The governor estimates it will bring in $1 billion per year.

“Natural gas production is growing faster in Pennsylvania than anywhere else in the country,” Gov. Wolf said in his budget address. “Yet, we are the only major producer of natural gas that does not ask drillers to pay their fair share or provide a return on our resources.”

Pennsylvania does have a natural gas impact fee, but according to the Pennsylvania Independent Fiscal Office, the annual effective rate paid by Marcellus Shale drillers has steadily decreased over the past few years and remains lower than what drillers pay in other energy-rich states.
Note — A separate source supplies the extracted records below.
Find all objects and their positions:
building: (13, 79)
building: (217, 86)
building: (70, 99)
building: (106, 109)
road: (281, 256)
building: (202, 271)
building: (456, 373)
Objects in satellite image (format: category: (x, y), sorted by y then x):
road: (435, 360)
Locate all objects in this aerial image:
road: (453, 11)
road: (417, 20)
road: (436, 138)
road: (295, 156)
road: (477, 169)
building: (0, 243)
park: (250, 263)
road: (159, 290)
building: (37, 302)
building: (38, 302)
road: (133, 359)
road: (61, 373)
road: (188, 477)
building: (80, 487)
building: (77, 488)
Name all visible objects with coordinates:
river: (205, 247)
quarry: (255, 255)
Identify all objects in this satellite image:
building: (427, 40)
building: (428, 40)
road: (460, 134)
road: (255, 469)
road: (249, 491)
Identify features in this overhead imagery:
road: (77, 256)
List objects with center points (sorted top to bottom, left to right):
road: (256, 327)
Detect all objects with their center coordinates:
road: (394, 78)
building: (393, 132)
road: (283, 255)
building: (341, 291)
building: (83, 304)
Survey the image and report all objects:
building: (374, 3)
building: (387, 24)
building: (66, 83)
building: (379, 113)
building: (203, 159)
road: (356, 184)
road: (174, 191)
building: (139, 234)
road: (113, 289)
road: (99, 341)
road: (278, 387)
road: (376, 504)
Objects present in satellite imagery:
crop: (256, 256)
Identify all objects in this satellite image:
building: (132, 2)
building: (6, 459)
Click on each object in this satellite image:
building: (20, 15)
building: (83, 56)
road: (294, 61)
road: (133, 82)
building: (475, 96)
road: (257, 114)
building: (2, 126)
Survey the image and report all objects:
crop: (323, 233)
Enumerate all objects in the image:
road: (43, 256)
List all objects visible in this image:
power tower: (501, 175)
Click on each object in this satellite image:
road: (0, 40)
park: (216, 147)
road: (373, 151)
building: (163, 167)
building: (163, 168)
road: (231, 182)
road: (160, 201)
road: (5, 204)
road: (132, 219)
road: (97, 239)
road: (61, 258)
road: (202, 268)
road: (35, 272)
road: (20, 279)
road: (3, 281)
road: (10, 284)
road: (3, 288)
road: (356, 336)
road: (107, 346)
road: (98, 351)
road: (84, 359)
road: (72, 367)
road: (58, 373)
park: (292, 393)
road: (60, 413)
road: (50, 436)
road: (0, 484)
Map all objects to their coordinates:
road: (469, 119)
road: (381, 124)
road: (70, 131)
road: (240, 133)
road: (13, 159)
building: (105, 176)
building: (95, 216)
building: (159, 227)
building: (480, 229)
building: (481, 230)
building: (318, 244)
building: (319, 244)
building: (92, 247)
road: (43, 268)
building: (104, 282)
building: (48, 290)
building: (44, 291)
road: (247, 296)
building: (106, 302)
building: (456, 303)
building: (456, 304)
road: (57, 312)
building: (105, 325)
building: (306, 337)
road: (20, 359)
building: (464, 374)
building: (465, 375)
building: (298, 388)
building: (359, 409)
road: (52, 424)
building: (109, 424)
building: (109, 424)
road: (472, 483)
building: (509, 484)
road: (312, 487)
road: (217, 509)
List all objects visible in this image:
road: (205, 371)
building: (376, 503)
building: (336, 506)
Polls show that there is public support among Pennsylvanians for an extraction tax, but an industry group is saying a new tax will drive down production. Shale Energy Insider reports:

[Marcellus Shale Coalition David] Spigelmyer forecasts that companies “may not stick around” if there are cheaper opportunities elsewhere; “ capital will flow like water from the state if we don’t get it correct,” he added.

A spokesman for the governor suggested that would not be the case as all other major producing states have some form of severance tax, they described Wolf’s proposals as a “very reasonable tax”.